Abraham Loeb of Harvard and his colleagues argue that even though supernovas are the clear standouts in the early universe, clusters of the first generation of stars would have been about 1,000 times more common and should also be visible to NGST. Individual stars in this distant first generation would be too faint to detect.
"I think it's much more interesting to see a population of stars at higher redshift than the supernovas" that arose from them, says Loeb. NGST "would see not just the remnants of massive stars but the whole population."
A large mirror
With its large mirror and ability to detect infrared wavelengths invisible from the ground, NGST would have a unique capability to view the most distant reaches of the cosmos. Yet several astronomers at the NGST conference emphasized that the telescope could also shed light on the evolution of remote, but somewhat closer, galaxies already viewed by Hubble and by an assortment of ground-based instruments, including Keck and the Canada-France-Hawaii Telescope on Mauna Kea. These instruments provide information on the number, brightness, colors, shapes, and star formation rates of galaxies over a huge span of cosmic time, beginning a few billion years after the Big Bang and continuing to the present.
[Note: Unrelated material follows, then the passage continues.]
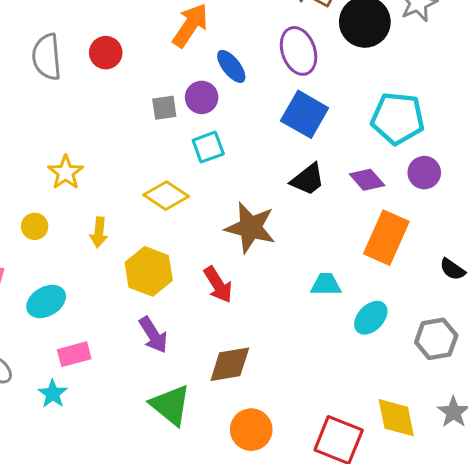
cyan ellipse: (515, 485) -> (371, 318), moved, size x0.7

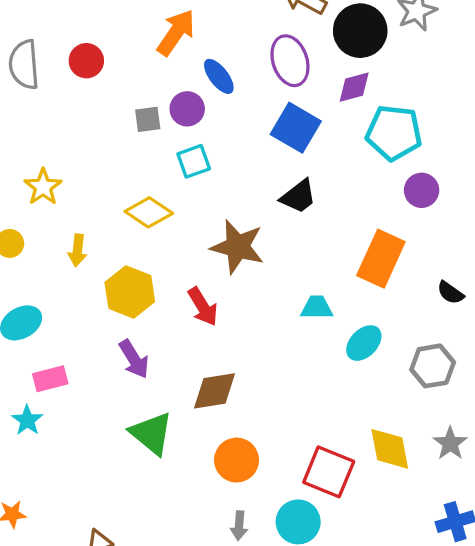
purple diamond: (367, 180) -> (354, 87), moved, turned -64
To the surprise of many astronomers, this body of data suggests that the vast majority of stars didn't begin forming until relatively late, when the cosmos was perhaps 20 percent of its current age. The peak of star birth seems to have occurred even later, when the cosmos was about half as old as it is today.
"It looks as though there really was a kind of baby boom, a burst of star formation" at that time, says Kirshner.
In that sense, says cosmologist Simon D.M. White, director of the Max Planck Institute for Astrophysics in Garching, Germany, "we have [already] seen the epoch of galaxy formation." However, he adds, current observations paint only a sketchy picture of the process.
Carlos S. Frenk of the University of Durham in England likens the current state of affairs to having a snapshot of different individuals at selected stages of developmentsay a baby, an infant, a teenager, and an old personand then trying to piece together a theory of human growth. The gaps between pictures, says White, are too great to reveal a complete theory.
In addition, most of these images, as well as those to be taken by a new generation of ground-based telescopes, are recorded in visible light. For distant objects, visible light reaching Earth corresponds to radiation emitted in the ultraviolet-a set of wavelengths radiated almost entirely by the hottest, brightest, and shortest-lived stars in a galaxy. NGST's ability to examine longer wavelengths will provide a more accurate portrait of a distant galaxy, focusing on the lower-energy light emitted by the bulk of lower-mass, longer-lived stars. Such images may dramatically alter our view of galaxy evolution, says Richard S. Ellis of Cambridge.
The puzzle of galaxy formation is far from over, Ellis notes. "We want to know much more about the physical processes that are shaping the galaxies that we see around us today." Telescopes like NGST, he adds, are vital for solving that puzzle.